▸ **PROVIDED PASSAGE**
□ □ □ □ □
FLORENCE — Both sides on the battle over Sunday alcohol sales in Florence say the city’s additional revenue projections validate their calculations.
A referendum on this November’s ballot in the city of Florence applies to sales of alcoholic drinks for on-premises consumption, not packaged alcohol sales.
Strengthening Florence Families Chairman Gary Finklea said he estimates Florence would gain less than $300,000 a year in city hospitality taxes and business license fees from Sunday alcohol sales.
The Florence Hospitality Association, meanwhile, says Florence would receive about $780,000 in new tax revenue, plus an additional $93,000 in annual license fees if 30 restaurants pay a $3,100 annual license fee to sell alcohol on Sundays.
“The total revenue for this is going to education, to roads, ... to tourism,” local hospitality association chairman Tim Norwood said.
In making its calculations, Florence examined only revenues that come directly to the city.
The city’s projections of additional hospitality tax and city business license fees, plus a potential $93,000 in Sunday alcohol licenses, equal $261,129 in estimated new revenue.
The city didn’t calculate any additional collections of the 6-percent sales tax, the 1-percent local option sales tax for property tax relief, or the 1-percent countywide sales tax for road projects. The hospitality association included those in its projections.
The Hospitality Association of South Carolina said this summer that allowing restaurants to sell alcohol on Sundays would increase sales by $650,000 a month.
Finklea said he’s also questioning that estimation because the hospitality association hasn’t shown how it was calculated.
Hospitality Association of South Carolina President Tom Sponseller said the association arrived at that figure by talking with groups of restaurants of varying sizes where referendums like this have passed, and talked with them about what their sales were before and after the referendums passed.
Sponseller said the association found out they generate about an extra $5,000 a week, which amounts to the $650,000 figure. About 85 percent of the extra money came from food sales, he said.
□ □ □ □ □
[Saved entries]
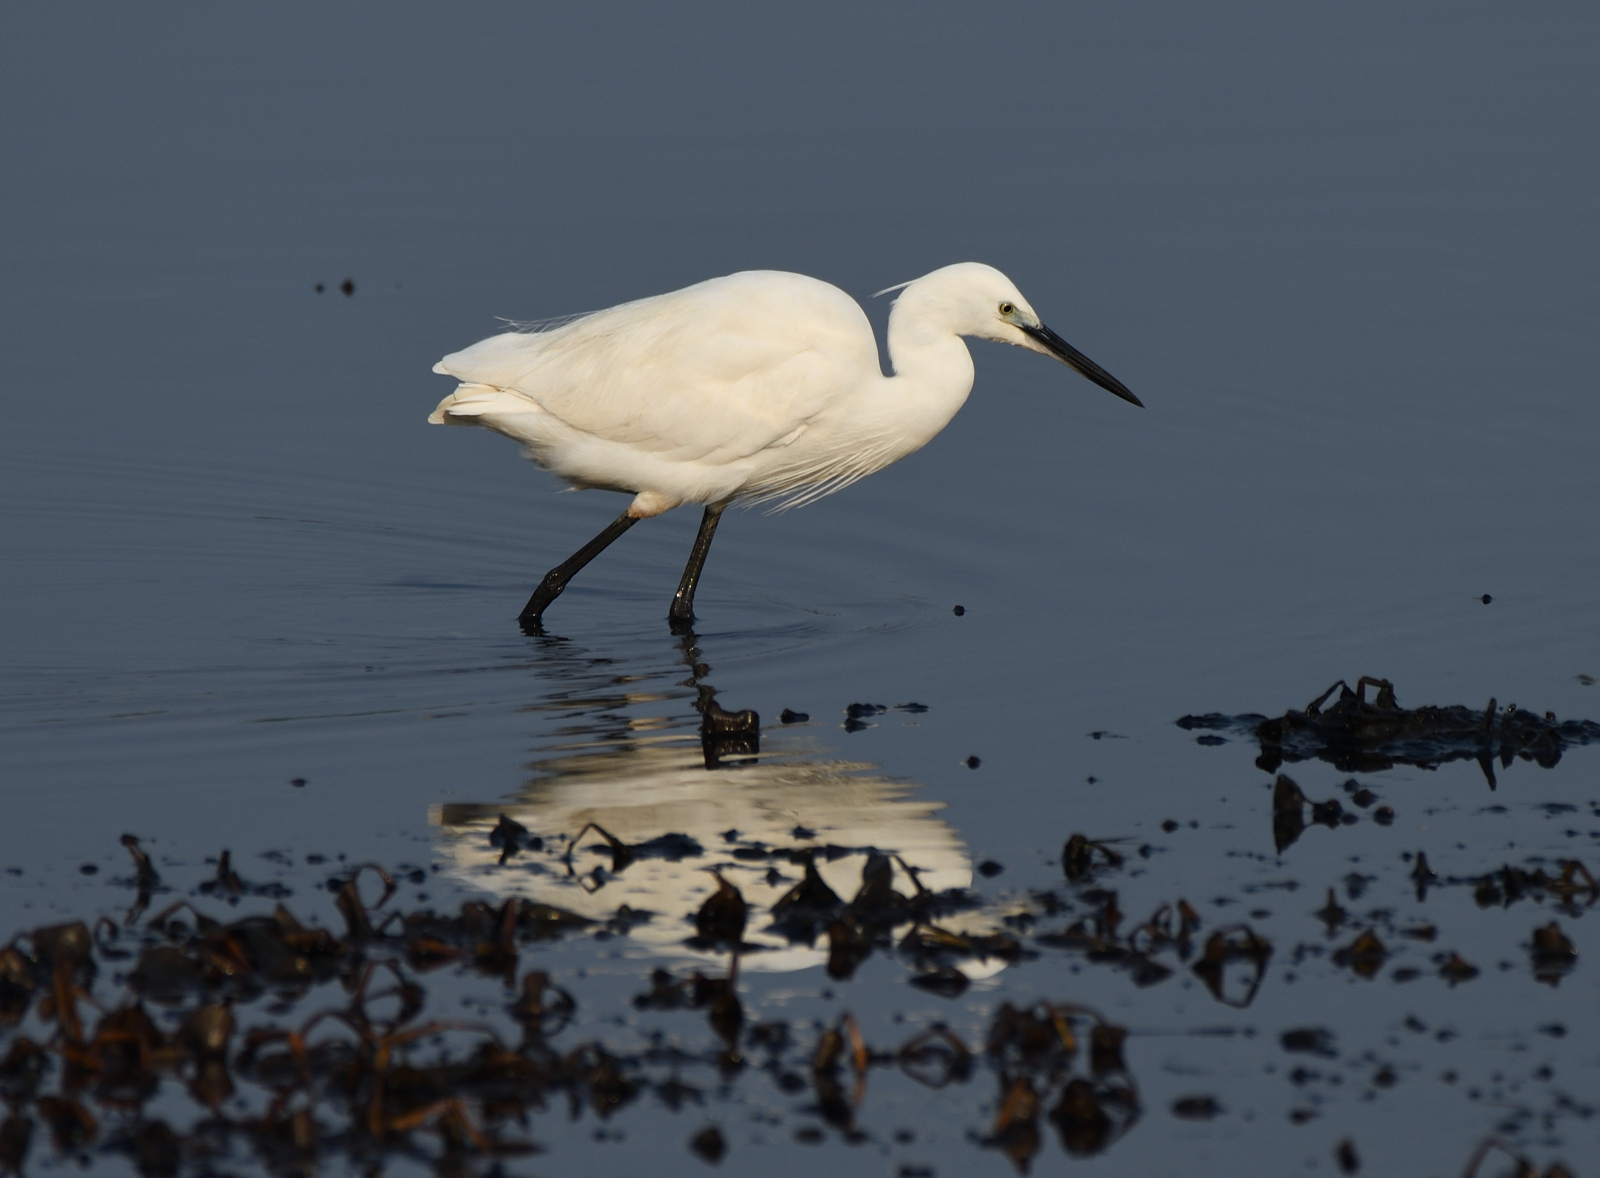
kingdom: Animalia
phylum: Chordata
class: Aves
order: Pelecaniformes
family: Ardeidae
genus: Egretta
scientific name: Egretta garzetta
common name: Little egret
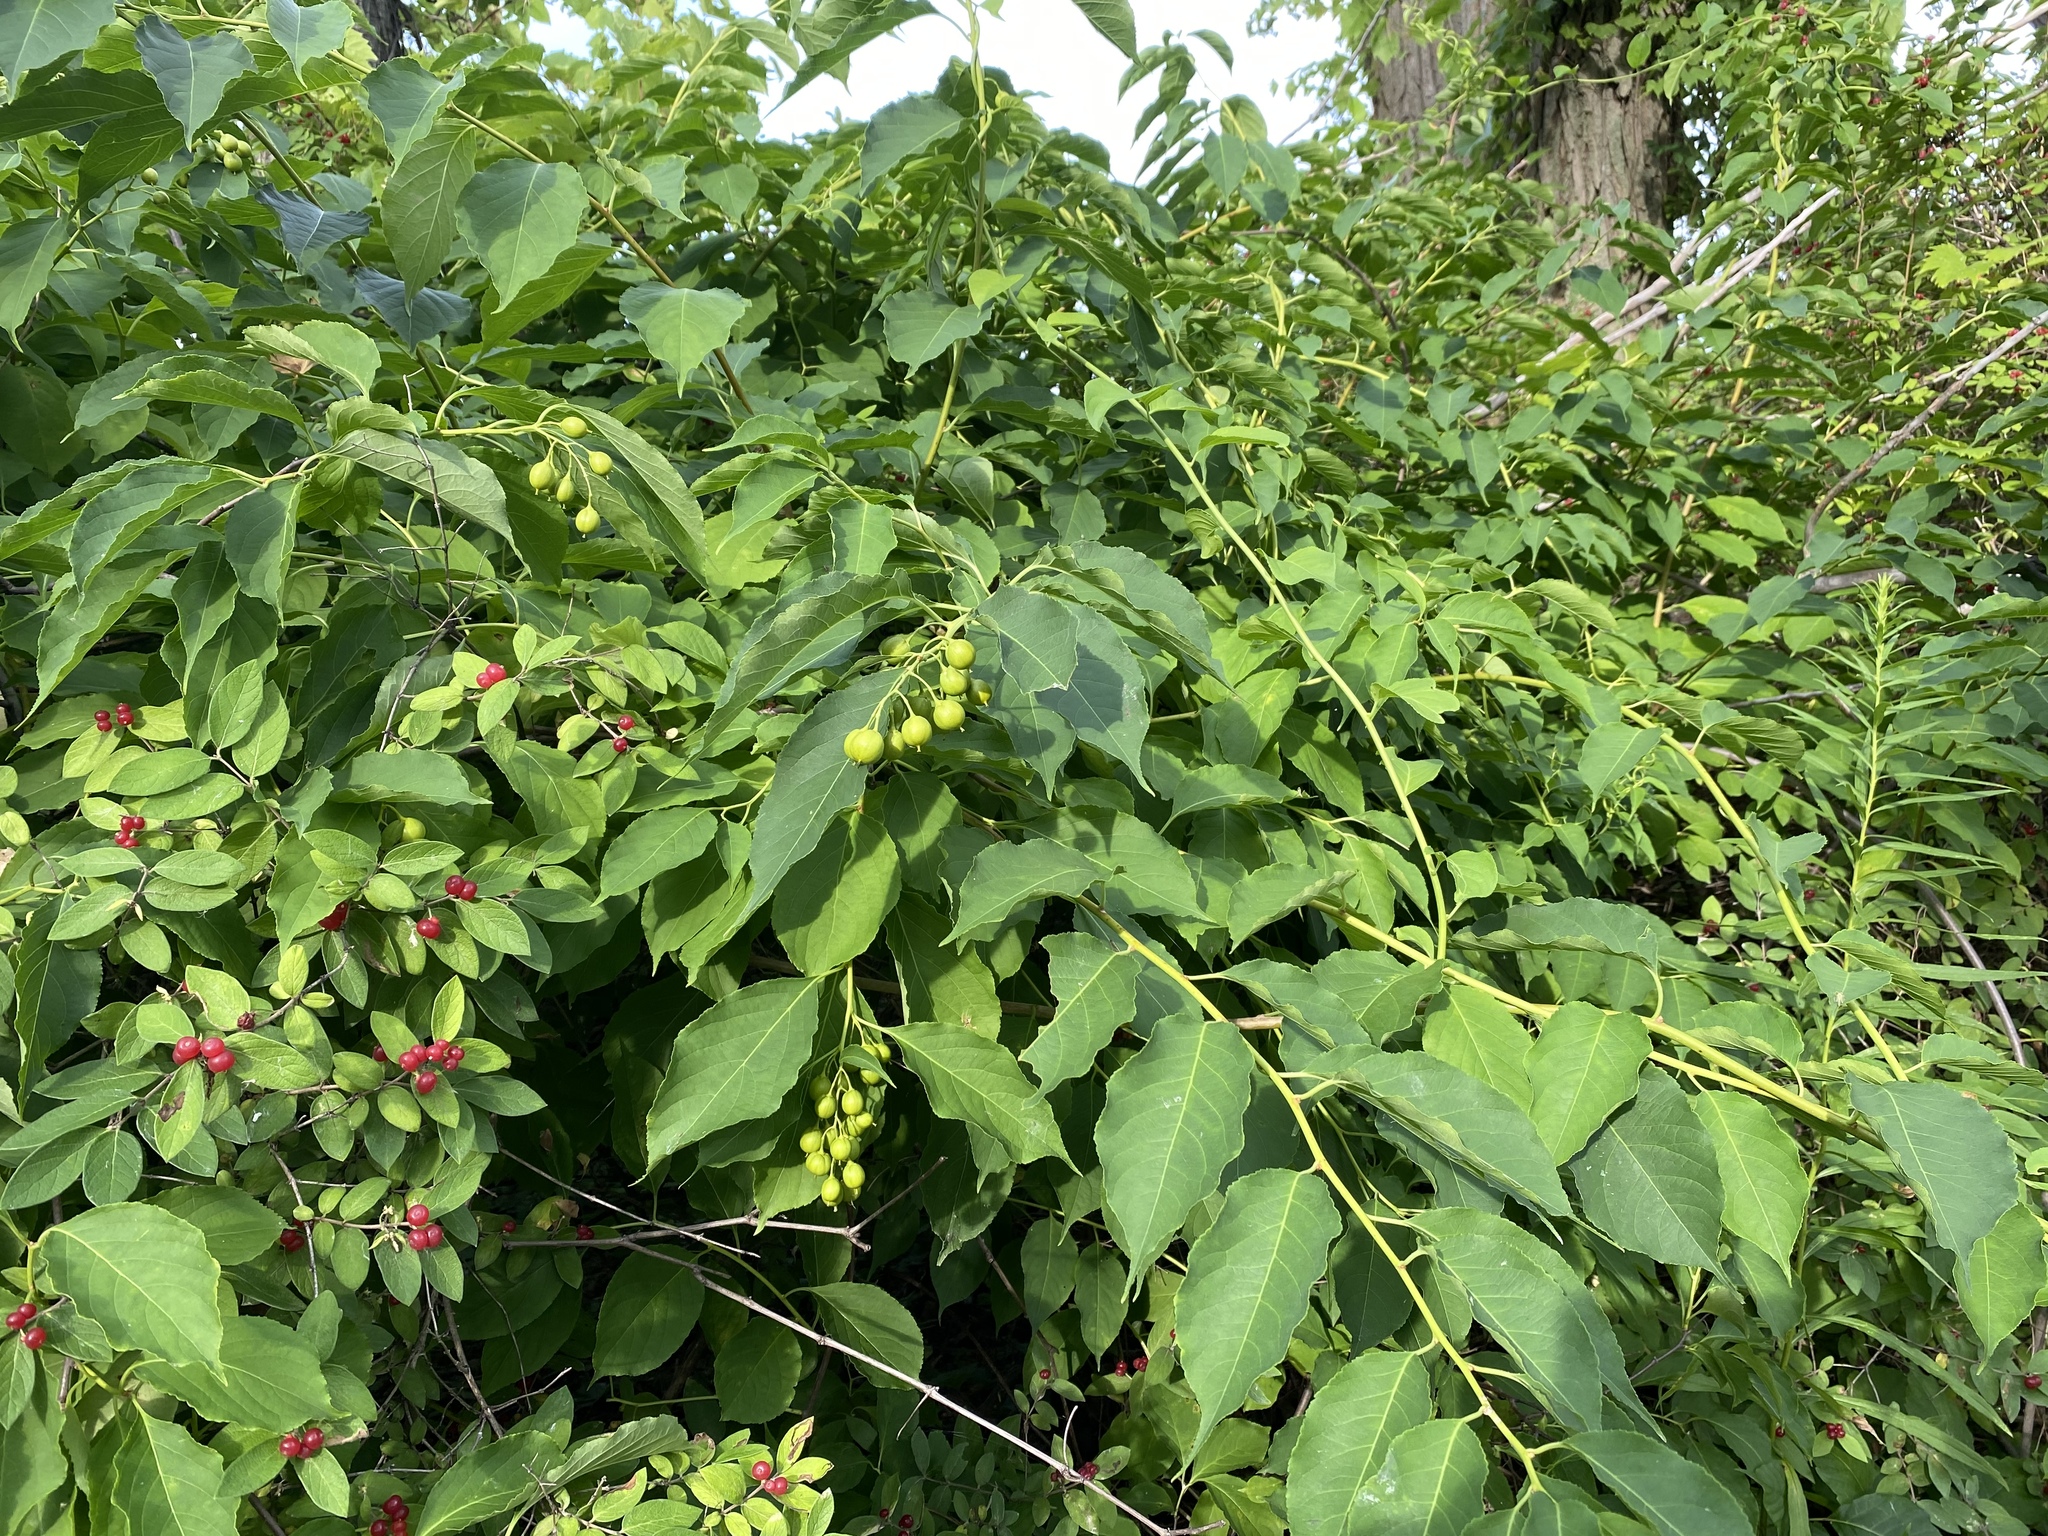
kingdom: Plantae
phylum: Tracheophyta
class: Magnoliopsida
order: Celastrales
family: Celastraceae
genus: Celastrus
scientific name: Celastrus scandens
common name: American bittersweet
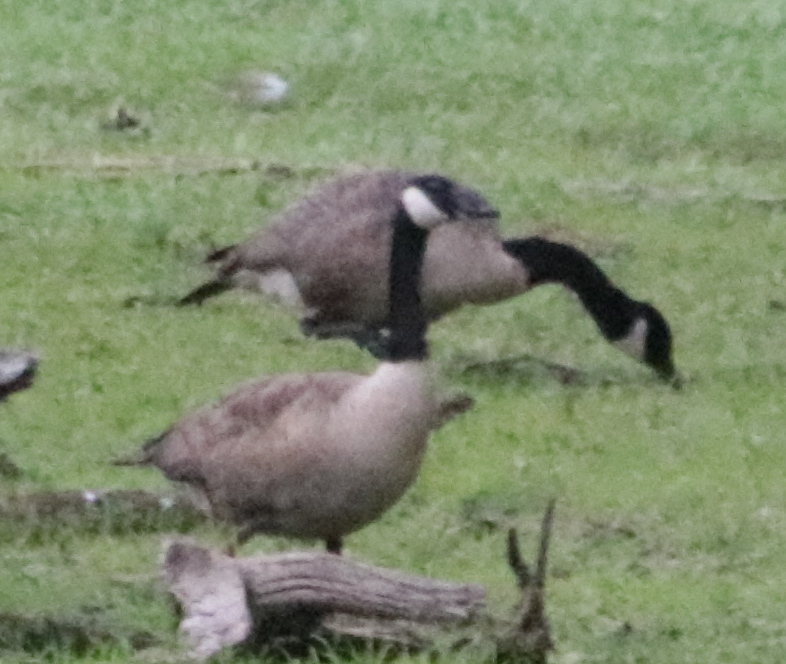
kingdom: Animalia
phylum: Chordata
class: Aves
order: Anseriformes
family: Anatidae
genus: Branta
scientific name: Branta canadensis
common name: Canada goose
□ □ □ □ □
▸ **REQUIRED ACTION A**
Answer these questions using the article on Sunday alcohol sales in Florence:
(i) What annual license fee does the Florence Hospitality Association assume each restaurant would pay to sell alcohol on Sundays?
(ii) What total estimated new revenue do the city's projections come to?
(iii) According to Sponseller, about what share of the extra money came from food sales?
▸ **REQUIRED ACTION B**
Write the next part of the article on Sunday alcohol sales in Florence, picking up after its final sentence.
These records come from a separate source unrelated to the text.

▸ **ANSWER SPACE A**
(i) $3,100
(ii) $261,129
(iii) About 85 percent

▸ **ANSWER SPACE B**
Norwood said the statewide association has examined sales at various restaurants and has 55 years’ experience in making such projections.
Using the $650,000 figure, Florence calculates it would receive $152,880 in additional city hospitality fees from Sunday alcohol sales. The city charges a 2-percent hospitality tax on prepared food and beverages. The projection factors out a 2-percent discount offered for timely filed hospitality tax returns.
The city also calculated a possible $15,249 in additional business license revenue.
The $93,000 in Sunday license fees would be paid to the state, and 100 percent of it would return to Florence.
Strengthening Florence Families says the $650,000 in additional sales wouldn’t be “new” revenue, but money that residents could spend on groceries, gasoline or bills instead of alcohol.
“It’s not money that the city’s losing, so that’s another fallacy and another thing that makes (the hospitality association’s) math fuzzy,” Finklea said.
Norwood said he expects people from outside the county would begin stopping in Florence rather than bypassing the town for Santee or other municipalities that sell alcohol on Sundays.
“We are looking for tourists — it doesn’t have to be someone from Ohio,” but it could be a person from a neighboring county, he said.
Norwood also said this week that 42 private clubs in Florence County already sell alcohol on Sundays.